Rodrigo Correia dos Santos has been missing for six years since he left for work on a normal Friday and never came back. Rodrigo was 22 years old; he was a taxi driver and lived with his parents, Alberto Correia and Zuleide Santos, and three other siblings. Since this day, the family searches unceasingly for São Paulos's neighborhoods.
The Torigoi family
"They wouldn't tell us anything. We couldn't even say his name, because they were afraid. I even called other relatives, but they don't want to get involved. They all get upset." – Célia Torigoi, niece of Hirohaki Torigoe.
The student, Hirohaki Torigoe, disappeared in 1972. His parents, farmers from Piracicaba in the State of São Paulo, searched for him and the authorities informed them that their son was dead. However, they never received his remains. His parents and grandparents did not tell the family's children what really happened to their uncle. The subject became a taboo for years. Only when they were teenagers they knew the truth, their uncle was missing.
The Vasconcelos family
"I think the best way to recall my brother is talking about my mother. She wrote to every organization. She wrote to the Pope! My mother studied until the fourth grade. She'd go to Cinelândia with a poster saying 't's been three days, it's been four days, it's been 31 days' and so on." – Altair Vasconcelos, sister of Joel Vasconcelos – missing.
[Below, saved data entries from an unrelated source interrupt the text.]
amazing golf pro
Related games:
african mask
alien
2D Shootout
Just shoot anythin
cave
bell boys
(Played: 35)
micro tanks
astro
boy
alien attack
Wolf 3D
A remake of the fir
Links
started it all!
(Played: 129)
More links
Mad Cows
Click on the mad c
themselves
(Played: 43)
Joel Vasconcelos Santos disappeared in 1971. Since this year, his mother, Elza, started to look for her son, a journey she went through until the end of her life. She would go regularly to places where Joel could be. Her daughter, Altair, who still looks for him, witnessed her mother writing letters and going to the square everyday to clamor for information about her son. Still, even with all this mobilization, her family never received official information on his whereabouts.
The Wright family
"The disappearance is something endless. We get up in the morning thinking about this, it's something unceasing. We don't have this event, the burial ceremony, so we have this person that wonders around us. We really need a ceremony, at least for me and close people." – João Paulo Wright, son of Paulo Stuart Wright – missing.
Son of American missionaries, Paulo Stuart Wright was State Representative of Santa Catarina. Active in the left political movement, he disappeared in 1973. Since then, his family tries to know his whereabouts.
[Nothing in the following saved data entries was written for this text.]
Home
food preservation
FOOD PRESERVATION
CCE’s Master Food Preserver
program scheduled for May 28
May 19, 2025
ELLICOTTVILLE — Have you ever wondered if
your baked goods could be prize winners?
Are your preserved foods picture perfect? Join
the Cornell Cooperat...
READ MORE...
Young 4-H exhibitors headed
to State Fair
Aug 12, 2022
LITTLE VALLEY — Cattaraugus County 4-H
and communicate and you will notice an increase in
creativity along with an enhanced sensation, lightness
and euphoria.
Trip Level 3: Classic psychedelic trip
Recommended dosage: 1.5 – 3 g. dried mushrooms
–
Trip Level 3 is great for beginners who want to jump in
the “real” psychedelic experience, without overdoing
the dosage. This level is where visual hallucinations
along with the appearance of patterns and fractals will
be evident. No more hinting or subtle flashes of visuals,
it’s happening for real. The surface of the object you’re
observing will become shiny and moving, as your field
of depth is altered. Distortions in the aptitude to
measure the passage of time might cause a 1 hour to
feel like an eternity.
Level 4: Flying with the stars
About the photographer Marizilda Cruppe
As a mechanic technician, Engineering student and candidate for airplane pilot, Marizilda Cruppe found her true calling in photojournalism. She worked in the media, became an independent professional, founded a collective along with other female photographers, the EVE Photographers collective, which for five years has its work exhibited and published in ten countries. She was a photography instructor and participated in many international photographic awards, including the greater and most prestigious world photojournalism contest, The World Press Photo, in which she was one of the judges twice. She has photographed for Greenpeace, the International Committee of the Red Cross, Doctors Without Boarders, Oxfam and the World Bank, and collaborated with the New York Times, The Guardian, National Geographic – France, The Global Post, Svenska Dagbladet, Expressen, Trip, TPM and GQ.
About Rogério Costa
Rogerio Costa is an Art Director, Designer and Visual Artist and is in charge of the video mapping art direction of the Exhibition 'The Unfulfilling Void'. He is an artist with almost four decades of experience working in cinema, theater, television, shows and events. Among his main videographic and video mapping projects is the development of the motion graphic project for the video mapping projection of the ecosystems cube at the Museum of Tomorrow and the videographic creation of the Radio Room at the Football Museum.